Extracted page text data:
━━━━━━━━━━━━━━━━
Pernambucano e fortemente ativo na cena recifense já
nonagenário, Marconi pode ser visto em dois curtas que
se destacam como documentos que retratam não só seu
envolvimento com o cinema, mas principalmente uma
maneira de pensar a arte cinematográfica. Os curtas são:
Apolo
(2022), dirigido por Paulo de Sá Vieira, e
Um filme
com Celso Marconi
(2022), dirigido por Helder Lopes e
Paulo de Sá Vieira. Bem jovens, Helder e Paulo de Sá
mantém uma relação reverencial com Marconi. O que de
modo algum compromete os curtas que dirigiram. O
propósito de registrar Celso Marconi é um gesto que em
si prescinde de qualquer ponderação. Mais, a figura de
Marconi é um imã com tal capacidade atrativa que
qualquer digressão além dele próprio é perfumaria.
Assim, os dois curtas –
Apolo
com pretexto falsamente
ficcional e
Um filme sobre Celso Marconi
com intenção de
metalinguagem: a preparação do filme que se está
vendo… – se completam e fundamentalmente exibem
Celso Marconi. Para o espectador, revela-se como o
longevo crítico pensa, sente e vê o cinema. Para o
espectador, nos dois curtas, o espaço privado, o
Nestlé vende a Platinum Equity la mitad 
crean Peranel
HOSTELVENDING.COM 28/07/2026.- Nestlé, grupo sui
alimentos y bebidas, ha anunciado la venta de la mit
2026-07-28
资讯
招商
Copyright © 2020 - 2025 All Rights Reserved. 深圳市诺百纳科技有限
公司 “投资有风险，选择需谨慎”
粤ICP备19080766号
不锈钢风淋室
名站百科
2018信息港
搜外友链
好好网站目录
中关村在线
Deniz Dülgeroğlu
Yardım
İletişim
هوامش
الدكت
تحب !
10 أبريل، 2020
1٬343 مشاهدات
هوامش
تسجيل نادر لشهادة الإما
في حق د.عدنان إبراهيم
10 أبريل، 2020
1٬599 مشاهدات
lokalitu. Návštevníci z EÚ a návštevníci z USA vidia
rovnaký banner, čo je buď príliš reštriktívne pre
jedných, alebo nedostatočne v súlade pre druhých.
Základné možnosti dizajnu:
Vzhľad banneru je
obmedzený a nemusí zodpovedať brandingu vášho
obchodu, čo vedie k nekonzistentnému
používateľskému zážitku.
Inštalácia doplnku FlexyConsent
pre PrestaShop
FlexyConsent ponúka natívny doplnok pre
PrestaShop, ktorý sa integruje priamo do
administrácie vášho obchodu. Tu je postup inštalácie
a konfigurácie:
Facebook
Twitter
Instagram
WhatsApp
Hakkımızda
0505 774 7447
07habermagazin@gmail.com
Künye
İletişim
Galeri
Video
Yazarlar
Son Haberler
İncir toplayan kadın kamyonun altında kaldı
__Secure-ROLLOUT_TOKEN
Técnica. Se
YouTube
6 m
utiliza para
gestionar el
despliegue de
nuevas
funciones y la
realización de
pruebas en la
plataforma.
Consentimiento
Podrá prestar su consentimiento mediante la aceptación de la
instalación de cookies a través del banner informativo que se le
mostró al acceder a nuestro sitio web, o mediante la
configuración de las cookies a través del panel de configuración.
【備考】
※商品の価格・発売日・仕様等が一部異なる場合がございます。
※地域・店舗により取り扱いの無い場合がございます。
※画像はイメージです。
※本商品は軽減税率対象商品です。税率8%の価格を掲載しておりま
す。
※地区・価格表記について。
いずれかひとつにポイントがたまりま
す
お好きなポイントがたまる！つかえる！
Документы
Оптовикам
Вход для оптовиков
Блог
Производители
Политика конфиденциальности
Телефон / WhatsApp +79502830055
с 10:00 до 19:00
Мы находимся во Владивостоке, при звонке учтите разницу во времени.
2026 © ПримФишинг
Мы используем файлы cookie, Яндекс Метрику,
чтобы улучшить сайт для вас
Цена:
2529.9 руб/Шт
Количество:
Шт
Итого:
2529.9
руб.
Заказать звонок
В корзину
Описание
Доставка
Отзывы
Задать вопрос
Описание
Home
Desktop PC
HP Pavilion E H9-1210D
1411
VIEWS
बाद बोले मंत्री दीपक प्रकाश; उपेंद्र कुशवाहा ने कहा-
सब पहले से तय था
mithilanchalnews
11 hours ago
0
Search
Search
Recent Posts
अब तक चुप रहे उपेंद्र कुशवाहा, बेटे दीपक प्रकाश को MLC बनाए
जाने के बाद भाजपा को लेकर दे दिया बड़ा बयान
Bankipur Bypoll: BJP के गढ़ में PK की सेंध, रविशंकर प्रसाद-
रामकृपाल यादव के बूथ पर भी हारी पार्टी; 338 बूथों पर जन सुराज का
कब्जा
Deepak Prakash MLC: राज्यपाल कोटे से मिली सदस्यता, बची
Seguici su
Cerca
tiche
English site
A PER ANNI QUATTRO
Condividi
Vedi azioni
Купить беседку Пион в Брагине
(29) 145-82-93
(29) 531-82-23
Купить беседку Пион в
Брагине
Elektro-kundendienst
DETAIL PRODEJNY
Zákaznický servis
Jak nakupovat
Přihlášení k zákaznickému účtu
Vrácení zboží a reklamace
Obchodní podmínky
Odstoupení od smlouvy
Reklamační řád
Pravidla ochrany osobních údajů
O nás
━━━━━━━━━━━━━━━━
Having read the records above, reproduce each one exactly.

Pernambucano e fortemente ativo na cena recifense já
nonagenário, Marconi pode ser visto em dois curtas que
se destacam como documentos que retratam não só seu
envolvimento com o cinema, mas principalmente uma
maneira de pensar a arte cinematográfica. Os curtas são:
Apolo
(2022), dirigido por Paulo de Sá Vieira, e
Um filme
com Celso Marconi
(2022), dirigido por Helder Lopes e
Paulo de Sá Vieira. Bem jovens, Helder e Paulo de Sá
mantém uma relação reverencial com Marconi. O que de
modo algum compromete os curtas que dirigiram. O
propósito de registrar Celso Marconi é um gesto que em
si prescinde de qualquer ponderação. Mais, a figura de
Marconi é um imã com tal capacidade atrativa que
qualquer digressão além dele próprio é perfumaria.
Assim, os dois curtas –
Apolo
com pretexto falsamente
ficcional e
Um filme sobre Celso Marconi
com intenção de
metalinguagem: a preparação do filme que se está
vendo… – se completam e fundamentalmente exibem
Celso Marconi. Para o espectador, revela-se como o
longevo crítico pensa, sente e vê o cinema. Para o
espectador, nos dois curtas, o espaço privado, o
Nestlé vende a Platinum Equity la mitad 
crean Peranel
HOSTELVENDING.COM 28/07/2026.- Nestlé, grupo sui
alimentos y bebidas, ha anunciado la venta de la mit
2026-07-28
资讯
招商
Copyright © 2020 - 2025 All Rights Reserved. 深圳市诺百纳科技有限
公司 “投资有风险，选择需谨慎”
粤ICP备19080766号
不锈钢风淋室
名站百科
2018信息港
搜外友链
好好网站目录
中关村在线
Deniz Dülgeroğlu
Yardım
İletişim
هوامش
الدكت
تحب !
10 أبريل، 2020
1٬343 مشاهدات
هوامش
تسجيل نادر لشهادة الإما
في حق د.عدنان إبراهيم
10 أبريل، 2020
1٬599 مشاهدات
lokalitu. Návštevníci z EÚ a návštevníci z USA vidia
rovnaký banner, čo je buď príliš reštriktívne pre
jedných, alebo nedostatočne v súlade pre druhých.
Základné možnosti dizajnu:
Vzhľad banneru je
obmedzený a nemusí zodpovedať brandingu vášho
obchodu, čo vedie k nekonzistentnému
používateľskému zážitku.
Inštalácia doplnku FlexyConsent
pre PrestaShop
FlexyConsent ponúka natívny doplnok pre
PrestaShop, ktorý sa integruje priamo do
administrácie vášho obchodu. Tu je postup inštalácie
a konfigurácie:
Facebook
Twitter
Instagram
WhatsApp
Hakkımızda
0505 774 7447
07habermagazin@gmail.com
Künye
İletişim
Galeri
Video
Yazarlar
Son Haberler
İncir toplayan kadın kamyonun altında kaldı
__Secure-ROLLOUT_TOKEN
Técnica. Se
YouTube
6 m
utiliza para
gestionar el
despliegue de
nuevas
funciones y la
realización de
pruebas en la
plataforma.
Consentimiento
Podrá prestar su consentimiento mediante la aceptación de la
instalación de cookies a través del banner informativo que se le
mostró al acceder a nuestro sitio web, o mediante la
configuración de las cookies a través del panel de configuración.
【備考】
※商品の価格・発売日・仕様等が一部異なる場合がございます。
※地域・店舗により取り扱いの無い場合がございます。
※画像はイメージです。
※本商品は軽減税率対象商品です。税率8%の価格を掲載しておりま
す。
※地区・価格表記について。
いずれかひとつにポイントがたまりま
す
お好きなポイントがたまる！つかえる！
Документы
Оптовикам
Вход для оптовиков
Блог
Производители
Политика конфиденциальности
Телефон / WhatsApp +79502830055
с 10:00 до 19:00
Мы находимся во Владивостоке, при звонке учтите разницу во времени.
2026 © ПримФишинг
Мы используем файлы cookie, Яндекс Метрику,
чтобы улучшить сайт для вас
Цена:
2529.9 руб/Шт
Количество:
Шт
Итого:
2529.9
руб.
Заказать звонок
В корзину
Описание
Доставка
Отзывы
Задать вопрос
Описание
Home
Desktop PC
HP Pavilion E H9-1210D
1411
VIEWS
बाद बोले मंत्री दीपक प्रकाश; उपेंद्र कुशवाहा ने कहा-
सब पहले से तय था
mithilanchalnews
11 hours ago
0
Search
Search
Recent Posts
अब तक चुप रहे उपेंद्र कुशवाहा, बेटे दीपक प्रकाश को MLC बनाए
जाने के बाद भाजपा को लेकर दे दिया बड़ा बयान
Bankipur Bypoll: BJP के गढ़ में PK की सेंध, रविशंकर प्रसाद-
रामकृपाल यादव के बूथ पर भी हारी पार्टी; 338 बूथों पर जन सुराज का
कब्जा
Deepak Prakash MLC: राज्यपाल कोटे से मिली सदस्यता, बची
Seguici su
Cerca
tiche
English site
A PER ANNI QUATTRO
Condividi
Vedi azioni
Купить беседку Пион в Брагине
(29) 145-82-93
(29) 531-82-23
Купить беседку Пион в
Брагине
Elektro-kundendienst
DETAIL PRODEJNY
Zákaznický servis
Jak nakupovat
Přihlášení k zákaznickému účtu
Vrácení zboží a reklamace
Obchodní podmínky
Odstoupení od smlouvy
Reklamační řád
Pravidla ochrany osobních údajů
O nás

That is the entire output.